• [Work required]:
Restate word for word every line from the top of the data below down through the line that holds "analysis of low-grade".

• [Dataset entries]:
________________

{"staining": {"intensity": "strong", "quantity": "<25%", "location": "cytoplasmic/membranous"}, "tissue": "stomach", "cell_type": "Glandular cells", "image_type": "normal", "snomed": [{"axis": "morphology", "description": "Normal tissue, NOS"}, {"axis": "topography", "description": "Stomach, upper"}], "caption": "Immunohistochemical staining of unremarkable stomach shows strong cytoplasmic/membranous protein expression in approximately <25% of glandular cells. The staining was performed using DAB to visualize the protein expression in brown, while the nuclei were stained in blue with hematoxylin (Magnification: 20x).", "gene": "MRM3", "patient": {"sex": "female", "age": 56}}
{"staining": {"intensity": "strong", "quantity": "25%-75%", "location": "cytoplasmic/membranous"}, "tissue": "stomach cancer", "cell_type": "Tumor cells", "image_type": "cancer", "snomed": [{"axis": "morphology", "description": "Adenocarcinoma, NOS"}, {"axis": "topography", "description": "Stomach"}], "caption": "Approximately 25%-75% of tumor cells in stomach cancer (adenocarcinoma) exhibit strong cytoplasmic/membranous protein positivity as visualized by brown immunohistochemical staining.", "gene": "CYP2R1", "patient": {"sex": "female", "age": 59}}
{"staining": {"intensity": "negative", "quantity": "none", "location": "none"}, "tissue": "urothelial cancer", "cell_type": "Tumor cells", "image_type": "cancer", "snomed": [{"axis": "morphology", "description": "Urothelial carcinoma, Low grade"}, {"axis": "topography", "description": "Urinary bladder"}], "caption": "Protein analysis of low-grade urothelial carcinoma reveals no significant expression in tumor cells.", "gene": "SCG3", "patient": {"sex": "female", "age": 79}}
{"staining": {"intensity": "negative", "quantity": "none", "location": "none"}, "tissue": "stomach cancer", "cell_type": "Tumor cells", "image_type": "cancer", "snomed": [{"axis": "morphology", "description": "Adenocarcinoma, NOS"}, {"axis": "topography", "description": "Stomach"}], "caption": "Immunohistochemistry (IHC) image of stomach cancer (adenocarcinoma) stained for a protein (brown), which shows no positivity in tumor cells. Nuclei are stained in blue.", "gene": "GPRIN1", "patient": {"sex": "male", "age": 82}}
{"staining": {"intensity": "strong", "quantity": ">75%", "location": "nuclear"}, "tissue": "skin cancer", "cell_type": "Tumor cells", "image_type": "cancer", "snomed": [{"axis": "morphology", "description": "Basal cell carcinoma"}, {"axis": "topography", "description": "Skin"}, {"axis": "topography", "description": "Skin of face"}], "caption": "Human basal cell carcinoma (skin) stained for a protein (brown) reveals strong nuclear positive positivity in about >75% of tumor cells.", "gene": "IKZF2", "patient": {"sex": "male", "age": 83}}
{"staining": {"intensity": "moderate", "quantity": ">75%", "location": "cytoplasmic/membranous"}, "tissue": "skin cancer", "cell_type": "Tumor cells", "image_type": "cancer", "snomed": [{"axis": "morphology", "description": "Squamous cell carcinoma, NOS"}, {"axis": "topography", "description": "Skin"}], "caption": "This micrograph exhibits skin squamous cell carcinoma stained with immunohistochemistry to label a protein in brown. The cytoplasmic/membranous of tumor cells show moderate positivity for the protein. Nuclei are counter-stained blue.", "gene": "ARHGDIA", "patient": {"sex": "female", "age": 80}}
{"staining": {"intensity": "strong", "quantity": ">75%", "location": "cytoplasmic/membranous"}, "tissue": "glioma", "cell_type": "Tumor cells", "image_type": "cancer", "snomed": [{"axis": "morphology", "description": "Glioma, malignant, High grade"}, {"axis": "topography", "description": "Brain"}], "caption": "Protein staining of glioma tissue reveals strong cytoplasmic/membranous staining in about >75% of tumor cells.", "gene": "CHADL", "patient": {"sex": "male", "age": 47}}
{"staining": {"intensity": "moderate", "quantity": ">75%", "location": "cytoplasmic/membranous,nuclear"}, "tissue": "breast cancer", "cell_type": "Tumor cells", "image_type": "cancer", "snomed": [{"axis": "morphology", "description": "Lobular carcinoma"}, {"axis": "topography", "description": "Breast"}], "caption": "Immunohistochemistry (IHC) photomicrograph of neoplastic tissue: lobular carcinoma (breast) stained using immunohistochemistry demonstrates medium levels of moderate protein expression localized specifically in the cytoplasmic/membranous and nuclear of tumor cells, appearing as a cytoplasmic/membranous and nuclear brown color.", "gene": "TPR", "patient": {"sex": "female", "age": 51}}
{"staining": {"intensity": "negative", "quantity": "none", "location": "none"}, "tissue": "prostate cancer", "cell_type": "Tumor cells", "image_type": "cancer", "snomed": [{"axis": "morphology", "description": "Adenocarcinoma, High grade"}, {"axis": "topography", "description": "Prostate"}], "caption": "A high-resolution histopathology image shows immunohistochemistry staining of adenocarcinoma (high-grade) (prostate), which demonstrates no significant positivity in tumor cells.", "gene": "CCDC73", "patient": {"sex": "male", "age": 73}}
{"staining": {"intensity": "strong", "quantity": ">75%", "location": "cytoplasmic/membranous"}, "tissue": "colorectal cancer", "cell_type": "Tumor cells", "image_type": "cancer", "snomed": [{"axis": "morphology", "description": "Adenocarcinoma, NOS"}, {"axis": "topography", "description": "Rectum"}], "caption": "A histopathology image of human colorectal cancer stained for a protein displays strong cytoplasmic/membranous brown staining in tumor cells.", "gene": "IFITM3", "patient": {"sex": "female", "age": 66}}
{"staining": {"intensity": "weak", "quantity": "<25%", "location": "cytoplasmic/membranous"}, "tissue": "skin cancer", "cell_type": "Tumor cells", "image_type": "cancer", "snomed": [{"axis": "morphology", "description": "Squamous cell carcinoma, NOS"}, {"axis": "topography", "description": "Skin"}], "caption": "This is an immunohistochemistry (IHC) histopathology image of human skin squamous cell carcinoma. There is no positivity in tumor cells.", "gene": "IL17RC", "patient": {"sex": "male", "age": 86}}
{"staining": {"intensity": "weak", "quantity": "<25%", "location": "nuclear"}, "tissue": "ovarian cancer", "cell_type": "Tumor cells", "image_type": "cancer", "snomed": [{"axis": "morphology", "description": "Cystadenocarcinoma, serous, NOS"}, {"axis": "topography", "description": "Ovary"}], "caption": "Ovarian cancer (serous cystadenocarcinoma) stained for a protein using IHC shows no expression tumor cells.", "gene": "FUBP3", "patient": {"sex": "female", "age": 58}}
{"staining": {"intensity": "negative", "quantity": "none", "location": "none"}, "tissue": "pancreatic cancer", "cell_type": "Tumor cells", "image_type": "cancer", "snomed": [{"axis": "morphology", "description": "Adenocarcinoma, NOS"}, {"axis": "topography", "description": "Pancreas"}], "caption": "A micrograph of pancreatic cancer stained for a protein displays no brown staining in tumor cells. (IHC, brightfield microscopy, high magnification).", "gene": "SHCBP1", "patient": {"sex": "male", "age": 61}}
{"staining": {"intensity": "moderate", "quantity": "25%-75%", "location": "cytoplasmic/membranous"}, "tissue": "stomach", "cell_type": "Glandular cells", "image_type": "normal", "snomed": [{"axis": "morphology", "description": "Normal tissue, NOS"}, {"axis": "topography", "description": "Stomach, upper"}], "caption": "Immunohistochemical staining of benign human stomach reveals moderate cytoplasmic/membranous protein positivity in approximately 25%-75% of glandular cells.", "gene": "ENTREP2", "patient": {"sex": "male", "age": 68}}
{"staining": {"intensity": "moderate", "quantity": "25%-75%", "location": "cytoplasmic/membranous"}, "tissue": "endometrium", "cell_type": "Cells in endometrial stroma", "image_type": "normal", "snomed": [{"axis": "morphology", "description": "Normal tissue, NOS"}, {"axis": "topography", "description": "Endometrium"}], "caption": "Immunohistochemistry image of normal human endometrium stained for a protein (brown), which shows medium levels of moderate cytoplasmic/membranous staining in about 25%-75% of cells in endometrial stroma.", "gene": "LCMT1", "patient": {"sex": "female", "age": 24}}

________________

• [Task solution]:
{"staining": {"intensity": "strong", "quantity": "<25%", "location": "cytoplasmic/membranous"}, "tissue": "stomach", "cell_type": "Glandular cells", "image_type": "normal", "snomed": [{"axis": "morphology", "description": "Normal tissue, NOS"}, {"axis": "topography", "description": "Stomach, upper"}], "caption": "Immunohistochemical staining of unremarkable stomach shows strong cytoplasmic/membranous protein expression in approximately <25% of glandular cells. The staining was performed using DAB to visualize the protein expression in brown, while the nuclei were stained in blue with hematoxylin (Magnification: 20x).", "gene": "MRM3", "patient": {"sex": "female", "age": 56}}
{"staining": {"intensity": "strong", "quantity": "25%-75%", "location": "cytoplasmic/membranous"}, "tissue": "stomach cancer", "cell_type": "Tumor cells", "image_type": "cancer", "snomed": [{"axis": "morphology", "description": "Adenocarcinoma, NOS"}, {"axis": "topography", "description": "Stomach"}], "caption": "Approximately 25%-75% of tumor cells in stomach cancer (adenocarcinoma) exhibit strong cytoplasmic/membranous protein positivity as visualized by brown immunohistochemical staining.", "gene": "CYP2R1", "patient": {"sex": "female", "age": 59}}
{"staining": {"intensity": "negative", "quantity": "none", "location": "none"}, "tissue": "urothelial cancer", "cell_type": "Tumor cells", "image_type": "cancer", "snomed": [{"axis": "morphology", "description": "Urothelial carcinoma, Low grade"}, {"axis": "topography", "description": "Urinary bladder"}], "caption": "Protein analysis of low-grade urothelial carcinoma reveals no significant expression in tumor cells.", "gene": "SCG3", "patient": {"sex": "female", "age": 79}}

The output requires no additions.